Americans for Tax Reform President Grover Norquist appeared today on Fox Business Network’s Mornings with Maria to discuss the Democrats’ proposal to drastically expand the size and scope of the IRS. He warned of the Dem plan to give the IRS access to the inflows and outflows of your bank account as well as Paypal, Venmo and CashApp accounts.
The Biden proposal calls for $80 billion in new IRS funding in order to hire 87,000 agents and auditors. Norquist noted the agency has already said it will target small businesses:
Biden says those auditors, the 87,000 roughly new auditors, new hall monitors, are going to go around and only bother rich people, that’s what he says. But the IRS says something different and has for months. They intend to ramp up their audits of small businesses, the people who can’t afford to have the IRS go after them, they have to say ‘okay tell me what you want, keep it, it’s less expensive than lawyers, I can’t get bankrupted by the IRS harassing me’ so they’re very easy to shake down and get them to bring in money.

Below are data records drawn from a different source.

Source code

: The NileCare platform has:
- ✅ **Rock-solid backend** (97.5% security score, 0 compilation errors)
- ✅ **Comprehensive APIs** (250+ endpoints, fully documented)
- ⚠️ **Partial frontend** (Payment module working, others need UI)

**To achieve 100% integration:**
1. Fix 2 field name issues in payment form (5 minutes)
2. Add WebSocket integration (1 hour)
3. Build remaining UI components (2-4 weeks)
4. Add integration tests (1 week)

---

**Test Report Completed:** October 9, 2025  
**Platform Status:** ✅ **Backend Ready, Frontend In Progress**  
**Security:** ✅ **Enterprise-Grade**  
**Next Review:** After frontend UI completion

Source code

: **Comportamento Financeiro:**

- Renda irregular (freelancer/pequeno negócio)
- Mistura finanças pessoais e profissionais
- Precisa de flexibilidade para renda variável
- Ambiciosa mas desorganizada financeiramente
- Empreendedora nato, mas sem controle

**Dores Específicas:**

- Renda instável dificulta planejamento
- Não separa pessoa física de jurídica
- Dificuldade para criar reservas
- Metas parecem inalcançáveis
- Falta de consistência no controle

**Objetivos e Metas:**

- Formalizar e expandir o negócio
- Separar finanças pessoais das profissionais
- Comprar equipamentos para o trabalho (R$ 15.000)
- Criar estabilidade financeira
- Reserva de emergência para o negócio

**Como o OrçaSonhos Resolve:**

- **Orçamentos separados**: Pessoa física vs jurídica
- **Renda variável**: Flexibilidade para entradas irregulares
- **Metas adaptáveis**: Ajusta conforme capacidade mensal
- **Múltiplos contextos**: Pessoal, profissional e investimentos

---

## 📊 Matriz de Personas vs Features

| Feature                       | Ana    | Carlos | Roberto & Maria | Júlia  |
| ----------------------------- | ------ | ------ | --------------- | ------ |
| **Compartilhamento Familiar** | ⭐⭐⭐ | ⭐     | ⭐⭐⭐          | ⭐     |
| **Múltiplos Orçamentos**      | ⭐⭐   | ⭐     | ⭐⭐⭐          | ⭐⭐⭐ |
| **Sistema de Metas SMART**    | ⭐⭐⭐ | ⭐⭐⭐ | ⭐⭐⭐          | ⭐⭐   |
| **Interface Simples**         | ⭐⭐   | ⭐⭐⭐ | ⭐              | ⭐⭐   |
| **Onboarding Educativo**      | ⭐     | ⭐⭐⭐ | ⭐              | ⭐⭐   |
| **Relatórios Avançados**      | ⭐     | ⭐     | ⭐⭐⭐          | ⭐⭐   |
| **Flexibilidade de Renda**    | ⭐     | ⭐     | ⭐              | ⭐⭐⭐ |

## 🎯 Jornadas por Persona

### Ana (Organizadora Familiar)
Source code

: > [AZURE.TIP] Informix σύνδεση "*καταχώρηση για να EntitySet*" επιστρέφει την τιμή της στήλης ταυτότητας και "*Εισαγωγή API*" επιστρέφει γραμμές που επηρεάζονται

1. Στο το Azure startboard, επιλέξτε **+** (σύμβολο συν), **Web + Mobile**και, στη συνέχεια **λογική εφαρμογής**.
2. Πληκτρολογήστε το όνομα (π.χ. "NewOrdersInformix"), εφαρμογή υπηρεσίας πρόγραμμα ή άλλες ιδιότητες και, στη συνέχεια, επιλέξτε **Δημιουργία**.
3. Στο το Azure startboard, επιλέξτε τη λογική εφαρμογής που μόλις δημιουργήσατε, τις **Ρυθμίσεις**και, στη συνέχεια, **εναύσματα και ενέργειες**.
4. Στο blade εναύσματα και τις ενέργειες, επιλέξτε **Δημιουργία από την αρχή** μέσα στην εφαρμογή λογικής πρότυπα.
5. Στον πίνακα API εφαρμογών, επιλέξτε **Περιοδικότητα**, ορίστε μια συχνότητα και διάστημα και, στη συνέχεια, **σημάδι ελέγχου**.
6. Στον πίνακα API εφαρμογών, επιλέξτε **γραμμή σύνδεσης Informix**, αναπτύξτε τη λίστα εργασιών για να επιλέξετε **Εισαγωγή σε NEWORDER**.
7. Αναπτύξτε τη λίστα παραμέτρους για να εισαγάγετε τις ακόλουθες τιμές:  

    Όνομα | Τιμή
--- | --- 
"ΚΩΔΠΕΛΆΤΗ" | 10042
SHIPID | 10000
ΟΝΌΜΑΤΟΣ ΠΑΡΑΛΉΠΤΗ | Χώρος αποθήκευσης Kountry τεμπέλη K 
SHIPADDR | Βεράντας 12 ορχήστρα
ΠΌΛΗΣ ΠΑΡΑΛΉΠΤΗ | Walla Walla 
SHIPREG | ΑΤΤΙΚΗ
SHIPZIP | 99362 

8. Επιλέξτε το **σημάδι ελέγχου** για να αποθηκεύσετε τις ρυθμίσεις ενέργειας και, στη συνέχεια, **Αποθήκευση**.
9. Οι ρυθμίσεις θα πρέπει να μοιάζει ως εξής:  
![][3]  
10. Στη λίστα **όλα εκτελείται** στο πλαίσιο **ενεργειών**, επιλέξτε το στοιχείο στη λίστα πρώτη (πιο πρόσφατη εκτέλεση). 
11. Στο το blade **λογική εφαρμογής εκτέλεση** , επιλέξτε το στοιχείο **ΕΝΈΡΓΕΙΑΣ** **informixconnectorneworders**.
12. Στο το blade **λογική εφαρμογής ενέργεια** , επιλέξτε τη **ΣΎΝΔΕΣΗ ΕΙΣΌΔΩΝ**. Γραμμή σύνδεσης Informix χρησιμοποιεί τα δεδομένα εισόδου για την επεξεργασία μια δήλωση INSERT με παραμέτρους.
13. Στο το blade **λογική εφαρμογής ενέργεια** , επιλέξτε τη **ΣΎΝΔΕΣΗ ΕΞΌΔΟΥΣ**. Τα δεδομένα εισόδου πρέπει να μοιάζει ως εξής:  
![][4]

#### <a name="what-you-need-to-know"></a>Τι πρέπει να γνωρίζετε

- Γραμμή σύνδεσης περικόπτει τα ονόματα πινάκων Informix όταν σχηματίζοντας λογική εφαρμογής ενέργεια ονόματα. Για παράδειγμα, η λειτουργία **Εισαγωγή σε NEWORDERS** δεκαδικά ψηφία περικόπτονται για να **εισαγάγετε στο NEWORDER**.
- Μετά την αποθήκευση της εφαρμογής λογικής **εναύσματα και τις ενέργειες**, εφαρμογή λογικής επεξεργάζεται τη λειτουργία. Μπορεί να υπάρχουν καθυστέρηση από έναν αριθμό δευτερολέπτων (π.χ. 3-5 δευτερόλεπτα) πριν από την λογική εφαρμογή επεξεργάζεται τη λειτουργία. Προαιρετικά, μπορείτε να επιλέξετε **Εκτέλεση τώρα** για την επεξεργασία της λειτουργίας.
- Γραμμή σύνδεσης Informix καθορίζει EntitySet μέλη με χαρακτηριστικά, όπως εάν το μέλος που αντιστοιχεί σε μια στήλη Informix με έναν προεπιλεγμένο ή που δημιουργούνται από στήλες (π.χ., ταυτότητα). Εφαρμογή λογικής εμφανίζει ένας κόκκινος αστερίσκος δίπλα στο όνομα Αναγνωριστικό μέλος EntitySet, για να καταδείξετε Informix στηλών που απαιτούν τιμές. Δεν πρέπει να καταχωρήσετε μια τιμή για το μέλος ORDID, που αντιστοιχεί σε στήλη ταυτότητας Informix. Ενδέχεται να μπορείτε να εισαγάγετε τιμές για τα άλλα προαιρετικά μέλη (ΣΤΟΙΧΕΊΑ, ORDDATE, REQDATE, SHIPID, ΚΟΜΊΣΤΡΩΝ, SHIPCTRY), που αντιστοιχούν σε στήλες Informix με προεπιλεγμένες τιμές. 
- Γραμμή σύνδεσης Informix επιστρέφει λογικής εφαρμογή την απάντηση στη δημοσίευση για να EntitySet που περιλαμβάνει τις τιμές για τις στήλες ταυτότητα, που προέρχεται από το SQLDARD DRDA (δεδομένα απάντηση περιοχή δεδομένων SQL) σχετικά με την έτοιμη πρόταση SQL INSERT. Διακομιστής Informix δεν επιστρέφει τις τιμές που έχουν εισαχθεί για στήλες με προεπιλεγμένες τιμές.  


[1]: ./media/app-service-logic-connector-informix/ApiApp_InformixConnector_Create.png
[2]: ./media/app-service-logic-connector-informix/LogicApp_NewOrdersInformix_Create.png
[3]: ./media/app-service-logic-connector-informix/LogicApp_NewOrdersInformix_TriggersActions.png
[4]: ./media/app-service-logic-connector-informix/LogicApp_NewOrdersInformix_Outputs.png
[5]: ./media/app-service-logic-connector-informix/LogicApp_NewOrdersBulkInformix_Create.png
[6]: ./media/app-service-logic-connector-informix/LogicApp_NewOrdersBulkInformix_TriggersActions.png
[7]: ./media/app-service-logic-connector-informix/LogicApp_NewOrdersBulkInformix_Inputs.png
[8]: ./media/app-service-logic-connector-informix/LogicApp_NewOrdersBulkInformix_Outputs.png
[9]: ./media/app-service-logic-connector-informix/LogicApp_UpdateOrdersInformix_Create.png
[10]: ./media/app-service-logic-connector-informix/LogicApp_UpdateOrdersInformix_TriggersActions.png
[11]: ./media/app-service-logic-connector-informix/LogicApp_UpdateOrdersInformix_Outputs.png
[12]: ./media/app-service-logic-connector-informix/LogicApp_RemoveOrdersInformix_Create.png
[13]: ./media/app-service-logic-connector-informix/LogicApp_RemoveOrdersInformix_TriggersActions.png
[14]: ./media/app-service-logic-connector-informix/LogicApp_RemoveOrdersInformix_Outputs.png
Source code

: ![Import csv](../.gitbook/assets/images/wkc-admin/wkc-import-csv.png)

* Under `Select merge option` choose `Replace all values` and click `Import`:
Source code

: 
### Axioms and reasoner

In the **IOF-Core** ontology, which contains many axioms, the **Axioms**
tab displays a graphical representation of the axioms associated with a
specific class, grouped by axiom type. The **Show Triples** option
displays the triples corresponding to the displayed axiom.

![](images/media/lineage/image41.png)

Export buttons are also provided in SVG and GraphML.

On the privacy of your financial transactions, Norquist noted how this new reporting requirement would effect virtually every American while giving sensitive information to an organization unwilling or unable to safeguard it:
They act as if they’ve backed off this monitoring your Venmo and PayPal and so on for $600, what they now said is if you move $10,000 in or out of your bank account over the course of a year — average rent in this country is about $1,000 a month — so right there if you’re paying rent you’re under the microscope, they’re going to want to look at you.
They want access. There would be no meaningful financial privacy for individuals or businesses if this goes through. The IRS can go and look at your stuff, and once they’ve decided they want to look at all the transactions what stops them from looking at who it goes to, who did you write the check to, what are you buying, what are you renting. We know the IRS leaks like a sieve and does not punish the people who have handed out the private tax data, only recently, to left-wing groups like ProPublica.